◆ **MATERIAL FOR THIS TASK**

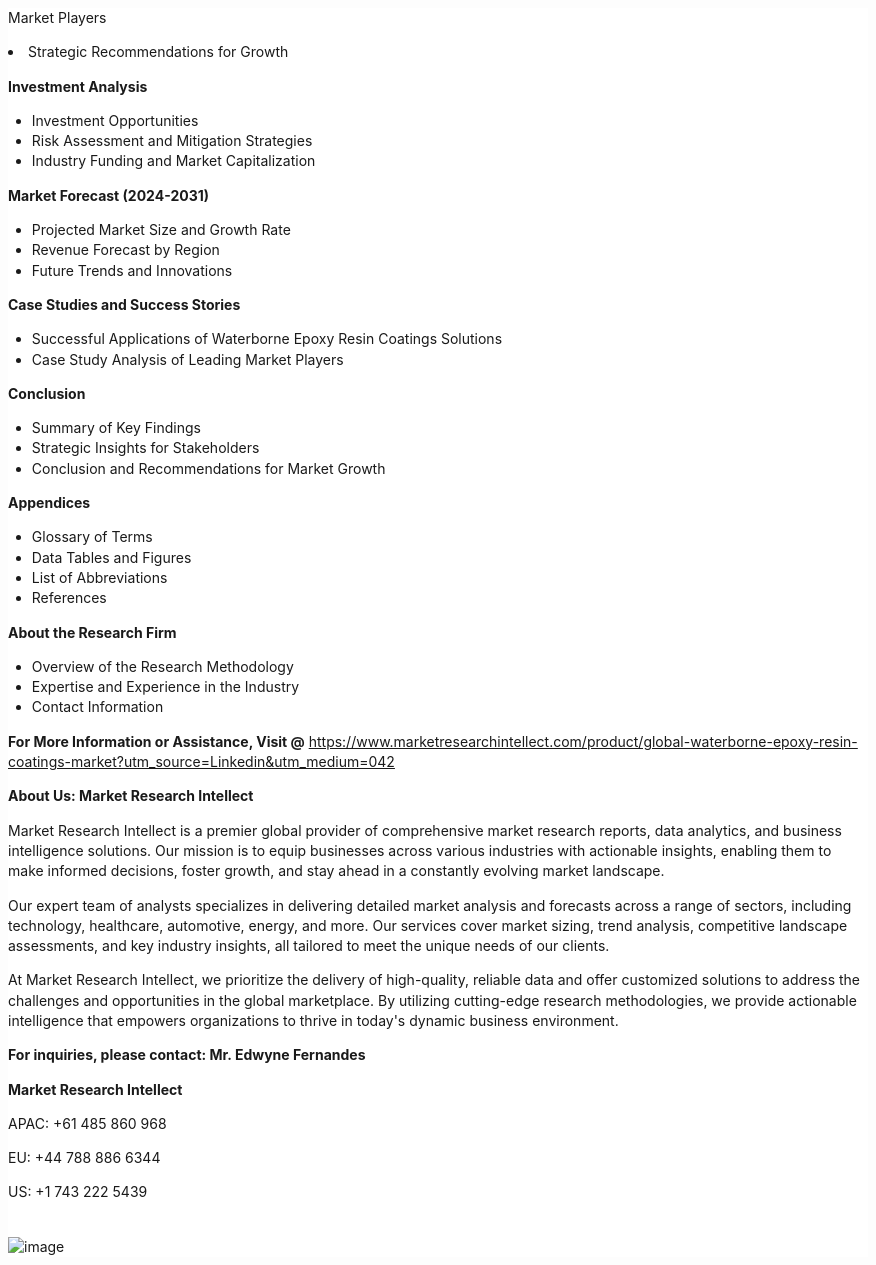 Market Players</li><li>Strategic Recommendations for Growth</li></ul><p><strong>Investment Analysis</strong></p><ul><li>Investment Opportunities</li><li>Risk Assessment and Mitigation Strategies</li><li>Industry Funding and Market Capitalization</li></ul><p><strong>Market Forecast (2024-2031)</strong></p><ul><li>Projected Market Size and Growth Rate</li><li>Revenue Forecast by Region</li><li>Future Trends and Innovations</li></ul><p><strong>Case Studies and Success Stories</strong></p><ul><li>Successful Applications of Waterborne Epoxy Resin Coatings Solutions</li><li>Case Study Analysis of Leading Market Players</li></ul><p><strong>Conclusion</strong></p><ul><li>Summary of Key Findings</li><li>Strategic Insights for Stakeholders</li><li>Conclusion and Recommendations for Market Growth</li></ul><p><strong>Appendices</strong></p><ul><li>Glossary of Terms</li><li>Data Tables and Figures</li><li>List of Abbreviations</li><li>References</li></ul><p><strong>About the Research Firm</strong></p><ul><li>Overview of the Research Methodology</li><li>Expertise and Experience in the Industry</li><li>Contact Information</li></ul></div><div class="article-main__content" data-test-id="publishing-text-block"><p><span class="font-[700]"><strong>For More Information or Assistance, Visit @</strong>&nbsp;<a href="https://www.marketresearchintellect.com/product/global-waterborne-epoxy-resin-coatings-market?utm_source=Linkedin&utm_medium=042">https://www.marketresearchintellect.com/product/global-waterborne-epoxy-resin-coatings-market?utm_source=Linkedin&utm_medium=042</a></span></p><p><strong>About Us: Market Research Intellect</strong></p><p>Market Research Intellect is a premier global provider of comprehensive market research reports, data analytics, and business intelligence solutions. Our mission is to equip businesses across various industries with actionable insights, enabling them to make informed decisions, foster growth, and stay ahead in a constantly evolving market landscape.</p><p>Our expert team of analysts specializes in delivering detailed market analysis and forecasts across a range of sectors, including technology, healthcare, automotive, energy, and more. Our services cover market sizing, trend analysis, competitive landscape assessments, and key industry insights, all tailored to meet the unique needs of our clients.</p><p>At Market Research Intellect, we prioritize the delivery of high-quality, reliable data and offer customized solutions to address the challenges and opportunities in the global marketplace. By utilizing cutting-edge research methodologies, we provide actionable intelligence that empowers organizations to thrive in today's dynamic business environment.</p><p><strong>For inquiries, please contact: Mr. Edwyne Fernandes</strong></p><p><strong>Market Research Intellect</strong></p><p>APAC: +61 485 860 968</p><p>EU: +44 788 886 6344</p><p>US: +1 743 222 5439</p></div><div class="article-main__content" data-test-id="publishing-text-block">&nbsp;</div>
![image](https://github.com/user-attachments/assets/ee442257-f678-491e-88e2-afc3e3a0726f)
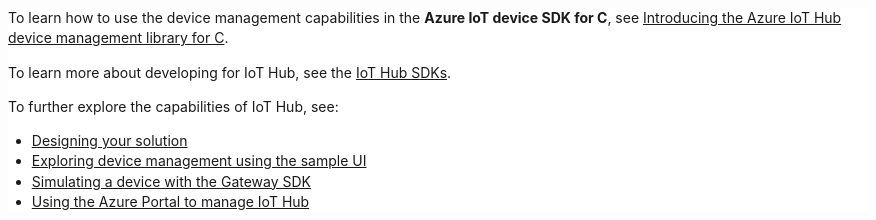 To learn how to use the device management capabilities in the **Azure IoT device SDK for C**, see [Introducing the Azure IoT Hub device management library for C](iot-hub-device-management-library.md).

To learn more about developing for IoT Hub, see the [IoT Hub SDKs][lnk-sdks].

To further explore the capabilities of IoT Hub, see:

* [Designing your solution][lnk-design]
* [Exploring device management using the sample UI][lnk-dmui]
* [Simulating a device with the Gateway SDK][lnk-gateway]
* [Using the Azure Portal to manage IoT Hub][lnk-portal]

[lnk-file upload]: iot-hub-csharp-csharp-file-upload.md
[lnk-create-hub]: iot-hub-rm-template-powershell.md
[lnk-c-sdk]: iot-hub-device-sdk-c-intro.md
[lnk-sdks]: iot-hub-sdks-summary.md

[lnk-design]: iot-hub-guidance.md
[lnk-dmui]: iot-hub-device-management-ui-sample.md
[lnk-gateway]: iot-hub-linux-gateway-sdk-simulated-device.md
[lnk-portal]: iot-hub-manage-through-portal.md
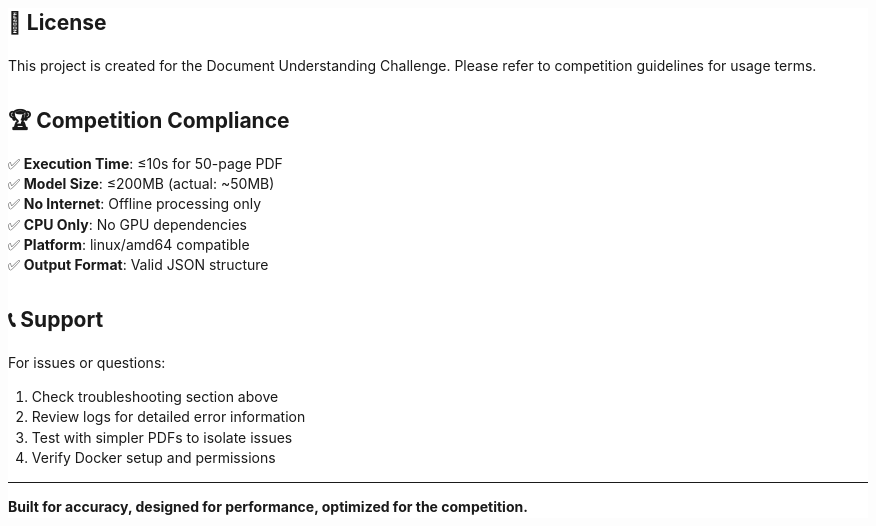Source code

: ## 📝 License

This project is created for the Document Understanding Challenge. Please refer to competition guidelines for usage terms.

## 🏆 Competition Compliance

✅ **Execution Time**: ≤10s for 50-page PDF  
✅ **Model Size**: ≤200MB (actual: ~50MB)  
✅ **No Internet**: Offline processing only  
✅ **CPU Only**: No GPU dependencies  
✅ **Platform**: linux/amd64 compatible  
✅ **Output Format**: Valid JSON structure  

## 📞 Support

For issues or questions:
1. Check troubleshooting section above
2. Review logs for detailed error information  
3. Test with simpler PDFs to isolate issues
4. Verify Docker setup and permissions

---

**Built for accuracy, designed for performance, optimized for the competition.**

◆ **WORK ITEM**
Reproduce the records starting at the line that contains "## 📞 Support" and ending at the end of the records, renaming "issues" to "problems" and leaving everything else unchanged.

◆ **ANSWER SPACE**
## 📞 Support

For problems or questions:
1. Check troubleshooting section above
2. Review logs for detailed error information  
3. Test with simpler PDFs to isolate problems
4. Verify Docker setup and permissions

---

**Built for accuracy, designed for performance, optimized for the competition.**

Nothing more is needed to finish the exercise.